Great moments in PC gaming: Avenging your family in Dragon Age: Origins

(Image credit: EA)

Great moments in PC gaming are bite-sized celebrations of some of our favorite gaming memories.

Dragon Age: Origins

(Image credit: EA)

Developer: BioWare
Year: 2009

If you choose the Human Noble start in Dragon Age: Origins, your journey through Ferelden begins in blood and tragedy as your family, the powerful house of Cousland, are murdered by Howe in a plot to seize your lands and titles. As the youngest child of the clan, you watch your mother and father cut down before you flee the castle to avoid this butchery, in the care of the Warden Duncan. An epic quest ensues that puts larger matters like the fate of the world on your plate. But Howe's sneering visage was never far from my mind throughout all of it.

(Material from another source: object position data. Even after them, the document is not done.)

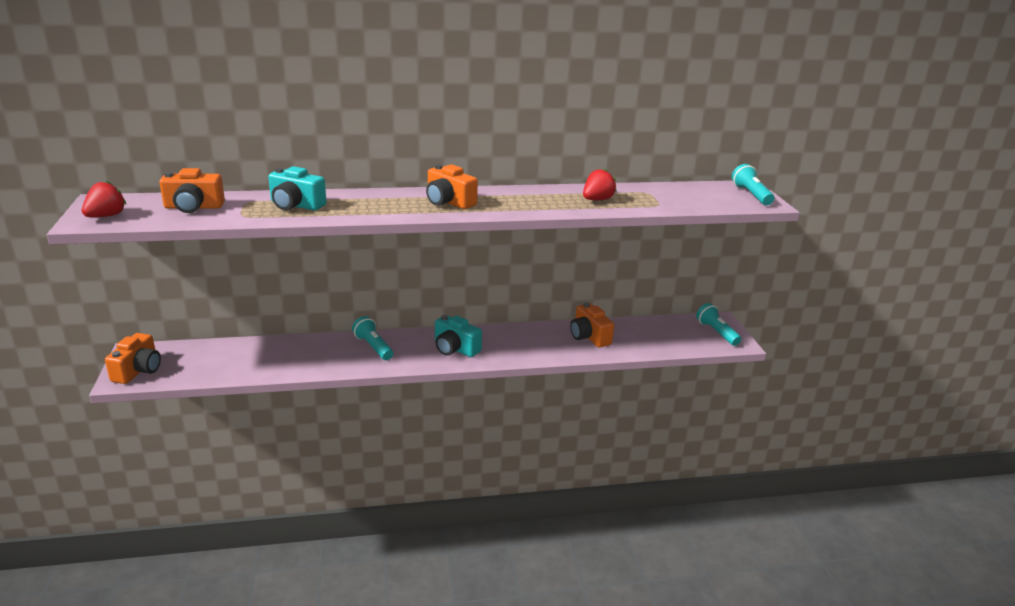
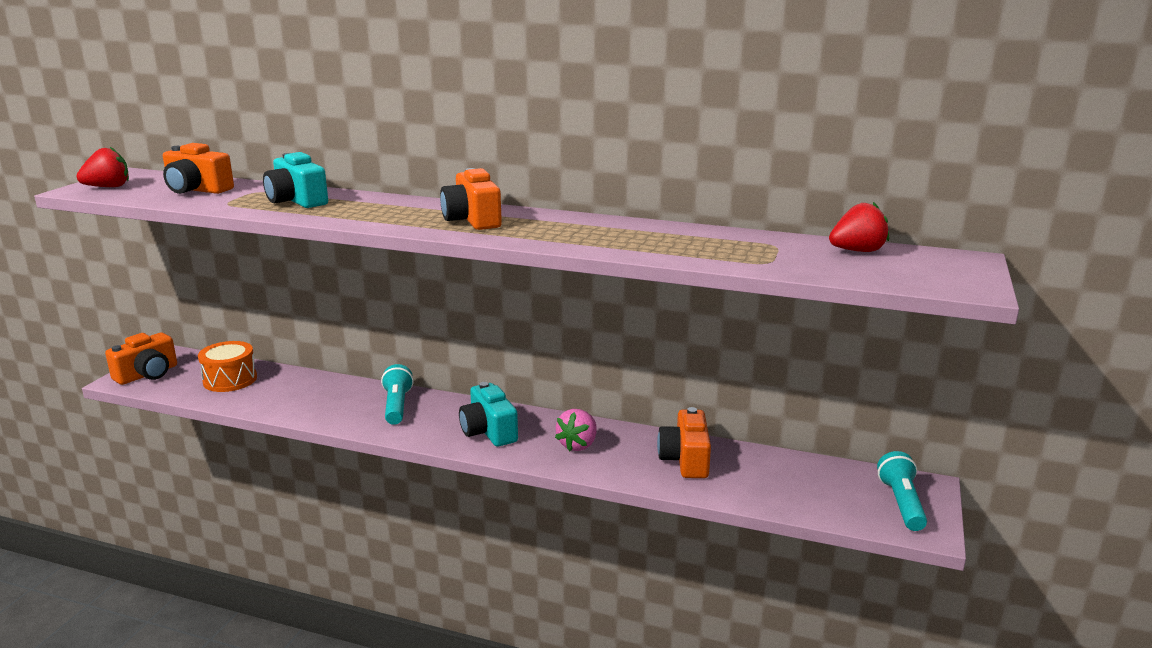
camera: 30 degrees right, 5 degrees down
(218, 358) = (230, 380): none -> orange drum
(519, 343) = (578, 445): none -> pink strawberry
(597, 200) = (680, 244): red strawberry -> red strawberry (857, 251)
(751, 195) = (956, 271): turquoise flashlight -> none

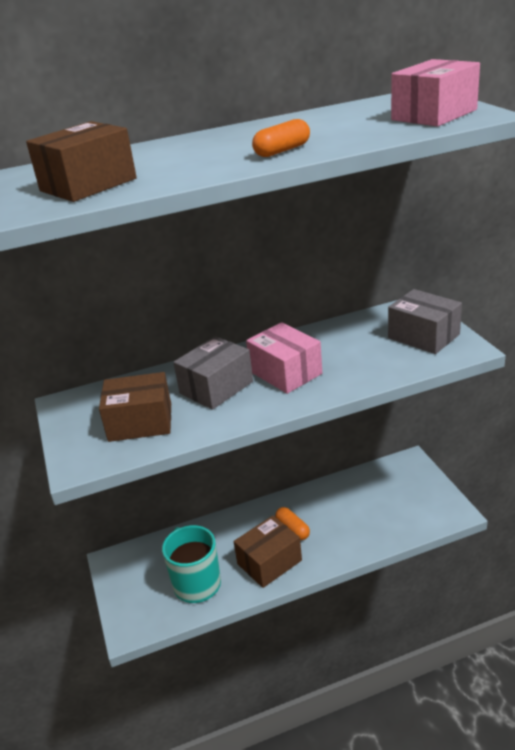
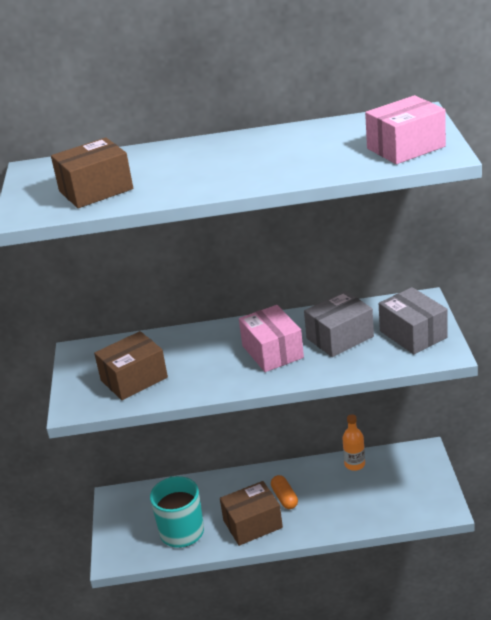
camera: 15 degrees right, 0 degrees up
(140, 422) = (134, 379): brown box -> brown box turned 45 degrees counterclockwise
(216, 387) = (208, 357): grey box -> grey box (340, 337)
(282, 151) = (257, 174): orange capsule -> none
(349, 484) = (354, 464): none -> orange bottle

Dozens of hours later, having crossed the realm from end to end, faced terrible dangers, and grown into quite the formidable warrior, a grim satisfaction came over me when I was tasked with breaking into Howe’s estate to rescue Queen Anora from his clutches. I knew in my heart that if I had anything to do with it, he would not see another dawn and my family would be avenged. Everything else, including the Blight and the Archdemon bearing down on the capital, seemed fading and distant matters in comparison to this long-awaited reckoning.

(Image credit: EA)

Arl Howe and his men tried their best to foil the rescue, but my blade struck true and my friends had my back as we fought room to room to reach the sick plotter's torture chamber far below the Denerim streets. I got to see firsthand that Howe's depravity ran deeper than I’d ever imagined, which only made finally cornering him all the more satisfying. He scowled, cawed about his own superiority, and spit bile at me and my family to the very last moment. But sooner or later, steel met steel and I had no doubt how it would end.

I remembered my parents' sorrowful faces as they held each other, dying, so many hours ago. I had been no great warrior then. I had been in no position to make things better. But here I was, in this gloomy basement, with a chance to bring it all full circle. Howe's last words were that he "deserved more." And my warden agreed. He deserved to be tortured as he had done to so many others. He deserved to be paraded through the streets and made to confess his crimes to everyone in Denerim. But that was not to be. I gave him a quick death with a single blade stroke, so my family's spirits would not wait another moment to finally rest.

There were plenty of moments in Dragon Age: Origins that gave me a sense of fulfillment. But my vengeance against Howe was the top of that list. In many other games that concern themselves with a black-and-white morality or a specific idea of what a hero is, things might have gone differently. I may have been encouraged to spare this murderer, or be given Dark Side Points to punish me for acting out a selfish vendetta. But Dragon Age made no such judgements, and I walked away from his cooling corpse knowing I had done what I felt was right. I could finally put Arl Howe behind me. Which was good, because I had a world to save.